▶ TRECHO SELECIONADO
▼
Dhyana não é uma religião ou uma escola de psicologia ou de filosofia, é uma terapia. Nessa terapia a pessoa vai se livrar justamente das falsas projeções sobre si mesmo e sobre tudo mais. Mas é uma terapia que todos precisam, principalmente os orientais, porque em nossa cultura eles se adaptam a quase tudo, é como se mesmo as mais tolas e prejudiciais ilusões pudessem ser todas bem aceitas de alguma forma, por isso a meditação fez mais sucesso lá. Aqui as pessoas são mais objetivas no sentido de metas, obstáculos e sua superação. Se um ocidental se depara com um problema de saúde ou de emprego, por exemplo, imediatamente ela pensa em formas de resolver e superar isso. Por muito tempo os orientais foram como aquele flechado da história do Buda "deixe eu ver se é isso mesmo? Será que estou mesmo doente, será que preciso mesmo de um emprego? Eu tenho um karma ruim para pagar. É melhor aceitar. Será que isso não é uma lição para que eu aprenda a me desapegar e meditar, não seria melhor eu desapegar disso? É melhor eu me acostumar logo com essa situação antes que comece a sofrer". Brincadeirinha, mas é bem por aí.
Dhyana é cultura
Dhyana é uma cultura. Porque dhyana tem que ser cultivada. Não é apenas estar presente e atento, tem que lembrar de estar atento, observando, consciente vigiando. Nos evangelhos aparece uma série de vezes a palavra vigiar e quando vem junto com orar ela vem antes. Vigiar é mais importante no sentido que vem primeiro, tudo mais para ser bem feito precisa que a pessoa esteja atenta, presente, consciente, vigilante, lembrado.
É preciso também estar lembrado que está ali e o que está fazendo, veja que a noção de presente não é deslocada de passado, não é como um sem memória que esquece cada segundo anterior, isto seria terrível, então se você aprendeu que Dhyana é uma concentração no presente apenas, por favor esqueça isso. São pessoas que foram ensinadas errado ou que são irresponsáveis que ensinam essas coisas.
▲
▶ DADOS REGISTRADOS
▼
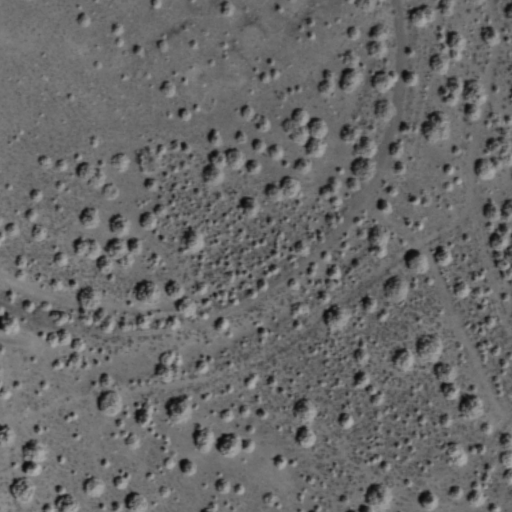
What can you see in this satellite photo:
road: (470, 251)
▲
▶ SUAS TAREFAS
**A.** Copie do texto sobre Dhyana, sem alterar nada, o trecho que se inicia nas palavras que contêm "É preciso também" e se encerra em "ensinam essas coisas.".
**B.** No texto sobre Dhyana, quando as palavras vigiar e orar aparecem juntas nos evangelhos, qual delas vem antes?
Baseie-se apenas no texto sobre Dhyana, sem recorrer à listagem.

▶ RESPOSTAS POR TAREFA
**A.**
É preciso também estar lembrado que está ali e o que está fazendo, veja que a noção de presente não é deslocada de passado, não é como um sem memória que esquece cada segundo anterior, isto seria terrível, então se você aprendeu que Dhyana é uma concentração no presente apenas, por favor esqueça isso. São pessoas que foram ensinadas errado ou que são irresponsáveis que ensinam essas coisas.

**B.** Vigiar.